→ About this exercise
Copy out the lines from the start of the records through the line that contains "Dhakaram,...", keeping both ends and changing nothing.

^^^^

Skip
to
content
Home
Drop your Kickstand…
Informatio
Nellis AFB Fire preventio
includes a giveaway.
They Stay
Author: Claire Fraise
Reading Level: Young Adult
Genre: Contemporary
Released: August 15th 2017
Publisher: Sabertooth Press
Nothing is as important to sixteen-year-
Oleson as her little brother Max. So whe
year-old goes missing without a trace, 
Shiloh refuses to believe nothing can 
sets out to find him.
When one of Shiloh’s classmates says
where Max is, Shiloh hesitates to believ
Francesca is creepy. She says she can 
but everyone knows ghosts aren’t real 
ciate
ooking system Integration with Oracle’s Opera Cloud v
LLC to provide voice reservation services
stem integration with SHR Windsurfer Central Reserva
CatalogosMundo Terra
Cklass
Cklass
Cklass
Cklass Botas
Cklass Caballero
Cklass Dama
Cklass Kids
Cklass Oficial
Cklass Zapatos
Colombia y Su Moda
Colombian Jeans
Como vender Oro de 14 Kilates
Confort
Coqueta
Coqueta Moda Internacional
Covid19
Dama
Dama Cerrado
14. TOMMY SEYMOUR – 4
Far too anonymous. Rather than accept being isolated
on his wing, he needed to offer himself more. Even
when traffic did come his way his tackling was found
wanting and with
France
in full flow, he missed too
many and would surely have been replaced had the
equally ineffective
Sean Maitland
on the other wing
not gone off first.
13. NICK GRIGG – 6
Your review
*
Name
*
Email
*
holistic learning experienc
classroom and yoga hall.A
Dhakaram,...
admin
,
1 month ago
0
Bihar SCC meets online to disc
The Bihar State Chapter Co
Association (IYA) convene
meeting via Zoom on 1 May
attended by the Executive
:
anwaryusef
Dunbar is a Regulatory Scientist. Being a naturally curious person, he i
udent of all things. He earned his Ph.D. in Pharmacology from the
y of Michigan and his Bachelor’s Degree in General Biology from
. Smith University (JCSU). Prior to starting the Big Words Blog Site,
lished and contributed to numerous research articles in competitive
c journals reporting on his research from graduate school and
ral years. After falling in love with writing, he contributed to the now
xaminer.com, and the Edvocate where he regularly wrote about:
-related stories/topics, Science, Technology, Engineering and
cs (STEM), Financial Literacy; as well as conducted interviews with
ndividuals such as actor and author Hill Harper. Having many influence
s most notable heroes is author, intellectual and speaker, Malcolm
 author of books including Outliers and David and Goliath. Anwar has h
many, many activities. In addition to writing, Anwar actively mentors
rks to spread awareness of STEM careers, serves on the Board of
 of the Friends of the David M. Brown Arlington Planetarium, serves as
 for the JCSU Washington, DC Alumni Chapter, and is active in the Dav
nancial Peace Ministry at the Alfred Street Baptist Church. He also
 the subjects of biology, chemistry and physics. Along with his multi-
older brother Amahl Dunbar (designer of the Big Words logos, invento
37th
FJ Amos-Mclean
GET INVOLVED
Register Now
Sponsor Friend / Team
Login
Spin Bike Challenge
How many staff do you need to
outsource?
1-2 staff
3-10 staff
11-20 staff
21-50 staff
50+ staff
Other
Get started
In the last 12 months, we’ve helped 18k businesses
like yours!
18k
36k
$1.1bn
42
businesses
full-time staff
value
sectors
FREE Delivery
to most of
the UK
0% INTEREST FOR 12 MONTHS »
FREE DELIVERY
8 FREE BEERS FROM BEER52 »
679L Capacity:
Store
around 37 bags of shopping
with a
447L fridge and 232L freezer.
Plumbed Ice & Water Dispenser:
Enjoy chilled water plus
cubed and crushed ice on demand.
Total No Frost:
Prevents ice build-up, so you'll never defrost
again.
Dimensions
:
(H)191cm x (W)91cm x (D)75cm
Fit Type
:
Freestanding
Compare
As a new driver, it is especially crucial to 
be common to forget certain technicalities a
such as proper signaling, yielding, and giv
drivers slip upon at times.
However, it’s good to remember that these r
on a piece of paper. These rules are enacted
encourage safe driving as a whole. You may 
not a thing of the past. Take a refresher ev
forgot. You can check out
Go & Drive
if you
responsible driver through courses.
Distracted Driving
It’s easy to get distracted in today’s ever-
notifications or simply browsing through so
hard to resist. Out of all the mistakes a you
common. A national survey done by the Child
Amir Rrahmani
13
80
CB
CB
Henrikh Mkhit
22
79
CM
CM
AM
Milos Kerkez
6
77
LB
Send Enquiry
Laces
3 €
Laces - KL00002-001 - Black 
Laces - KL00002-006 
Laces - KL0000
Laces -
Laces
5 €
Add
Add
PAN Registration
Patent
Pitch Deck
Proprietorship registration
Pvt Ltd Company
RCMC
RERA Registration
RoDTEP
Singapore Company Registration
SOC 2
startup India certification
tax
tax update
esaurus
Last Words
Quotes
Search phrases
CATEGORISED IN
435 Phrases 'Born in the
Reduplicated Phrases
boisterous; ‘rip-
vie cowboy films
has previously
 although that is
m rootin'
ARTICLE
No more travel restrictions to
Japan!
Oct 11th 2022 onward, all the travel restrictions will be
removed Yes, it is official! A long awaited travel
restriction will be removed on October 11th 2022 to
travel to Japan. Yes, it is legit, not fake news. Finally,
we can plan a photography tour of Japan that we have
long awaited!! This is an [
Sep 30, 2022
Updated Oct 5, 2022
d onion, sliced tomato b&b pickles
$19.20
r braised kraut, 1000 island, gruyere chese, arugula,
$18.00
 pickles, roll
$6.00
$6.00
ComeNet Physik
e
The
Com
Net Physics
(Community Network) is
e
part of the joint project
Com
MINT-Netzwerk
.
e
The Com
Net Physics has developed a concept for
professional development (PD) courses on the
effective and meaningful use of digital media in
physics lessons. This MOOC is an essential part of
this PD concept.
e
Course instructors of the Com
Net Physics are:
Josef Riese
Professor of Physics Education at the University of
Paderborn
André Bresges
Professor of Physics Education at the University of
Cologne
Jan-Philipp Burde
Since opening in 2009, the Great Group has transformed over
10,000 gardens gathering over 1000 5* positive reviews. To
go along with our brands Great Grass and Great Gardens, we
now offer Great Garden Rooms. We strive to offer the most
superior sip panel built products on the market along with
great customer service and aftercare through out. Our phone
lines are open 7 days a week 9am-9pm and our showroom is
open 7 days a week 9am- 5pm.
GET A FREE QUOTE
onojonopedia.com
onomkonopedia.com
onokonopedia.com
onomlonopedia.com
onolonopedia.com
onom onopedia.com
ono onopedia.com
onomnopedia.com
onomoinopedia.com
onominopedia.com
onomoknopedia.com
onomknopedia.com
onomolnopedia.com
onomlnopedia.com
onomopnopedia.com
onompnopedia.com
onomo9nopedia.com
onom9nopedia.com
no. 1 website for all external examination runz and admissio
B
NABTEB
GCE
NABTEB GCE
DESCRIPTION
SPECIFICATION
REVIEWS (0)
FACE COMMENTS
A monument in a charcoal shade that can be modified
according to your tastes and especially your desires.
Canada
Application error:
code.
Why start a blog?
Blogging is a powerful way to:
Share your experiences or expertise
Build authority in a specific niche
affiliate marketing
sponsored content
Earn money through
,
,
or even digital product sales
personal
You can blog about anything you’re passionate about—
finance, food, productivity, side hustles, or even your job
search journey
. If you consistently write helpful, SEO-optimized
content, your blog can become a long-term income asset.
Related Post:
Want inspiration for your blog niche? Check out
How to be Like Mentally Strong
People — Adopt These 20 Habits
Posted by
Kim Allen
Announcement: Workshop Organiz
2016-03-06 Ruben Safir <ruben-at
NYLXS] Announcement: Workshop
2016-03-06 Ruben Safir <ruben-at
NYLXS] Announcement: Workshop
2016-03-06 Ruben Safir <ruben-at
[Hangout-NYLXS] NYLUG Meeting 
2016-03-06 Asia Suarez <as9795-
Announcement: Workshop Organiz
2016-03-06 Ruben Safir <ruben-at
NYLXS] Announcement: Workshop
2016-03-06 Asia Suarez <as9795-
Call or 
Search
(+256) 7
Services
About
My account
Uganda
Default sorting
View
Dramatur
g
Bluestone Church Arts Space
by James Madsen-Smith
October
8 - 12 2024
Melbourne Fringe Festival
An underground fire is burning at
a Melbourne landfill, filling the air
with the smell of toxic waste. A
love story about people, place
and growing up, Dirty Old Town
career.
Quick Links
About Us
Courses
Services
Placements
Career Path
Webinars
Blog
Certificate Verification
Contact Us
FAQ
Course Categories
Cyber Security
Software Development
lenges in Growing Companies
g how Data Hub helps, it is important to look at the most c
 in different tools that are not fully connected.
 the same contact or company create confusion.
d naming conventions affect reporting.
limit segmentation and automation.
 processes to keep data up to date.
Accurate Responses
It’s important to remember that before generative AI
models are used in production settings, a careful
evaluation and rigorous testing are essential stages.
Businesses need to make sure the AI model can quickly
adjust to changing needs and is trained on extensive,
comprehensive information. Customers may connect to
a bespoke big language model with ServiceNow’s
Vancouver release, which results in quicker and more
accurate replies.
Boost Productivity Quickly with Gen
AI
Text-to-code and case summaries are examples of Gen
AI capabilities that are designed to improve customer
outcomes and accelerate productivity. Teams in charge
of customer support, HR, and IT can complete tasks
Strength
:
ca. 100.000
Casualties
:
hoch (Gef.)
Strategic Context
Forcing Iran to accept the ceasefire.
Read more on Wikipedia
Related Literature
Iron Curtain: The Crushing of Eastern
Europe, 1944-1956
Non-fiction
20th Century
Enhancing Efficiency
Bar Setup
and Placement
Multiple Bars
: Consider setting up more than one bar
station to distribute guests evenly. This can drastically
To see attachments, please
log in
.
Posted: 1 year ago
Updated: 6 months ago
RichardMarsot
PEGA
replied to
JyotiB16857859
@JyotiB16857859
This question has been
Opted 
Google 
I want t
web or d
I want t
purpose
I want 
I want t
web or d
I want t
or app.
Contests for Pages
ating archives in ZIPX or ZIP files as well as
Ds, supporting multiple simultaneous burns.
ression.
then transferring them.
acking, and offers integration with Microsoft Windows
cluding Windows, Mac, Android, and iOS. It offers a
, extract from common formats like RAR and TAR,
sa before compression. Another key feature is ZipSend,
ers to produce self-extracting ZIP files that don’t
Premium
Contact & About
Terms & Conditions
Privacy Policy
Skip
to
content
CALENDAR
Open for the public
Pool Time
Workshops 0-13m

^^^^

→ Written answer
Skip
to
content
Home
Drop your Kickstand…
Informatio
Nellis AFB Fire preventio
includes a giveaway.
They Stay
Author: Claire Fraise
Reading Level: Young Adult
Genre: Contemporary
Released: August 15th 2017
Publisher: Sabertooth Press
Nothing is as important to sixteen-year-
Oleson as her little brother Max. So whe
year-old goes missing without a trace, 
Shiloh refuses to believe nothing can 
sets out to find him.
When one of Shiloh’s classmates says
where Max is, Shiloh hesitates to believ
Francesca is creepy. She says she can 
but everyone knows ghosts aren’t real 
ciate
ooking system Integration with Oracle’s Opera Cloud v
LLC to provide voice reservation services
stem integration with SHR Windsurfer Central Reserva
CatalogosMundo Terra
Cklass
Cklass
Cklass
Cklass Botas
Cklass Caballero
Cklass Dama
Cklass Kids
Cklass Oficial
Cklass Zapatos
Colombia y Su Moda
Colombian Jeans
Como vender Oro de 14 Kilates
Confort
Coqueta
Coqueta Moda Internacional
Covid19
Dama
Dama Cerrado
14. TOMMY SEYMOUR – 4
Far too anonymous. Rather than accept being isolated
on his wing, he needed to offer himself more. Even
when traffic did come his way his tackling was found
wanting and with
France
in full flow, he missed too
many and would surely have been replaced had the
equally ineffective
Sean Maitland
on the other wing
not gone off first.
13. NICK GRIGG – 6
Your review
*
Name
*
Email
*
holistic learning experienc
classroom and yoga hall.A
Dhakaram,...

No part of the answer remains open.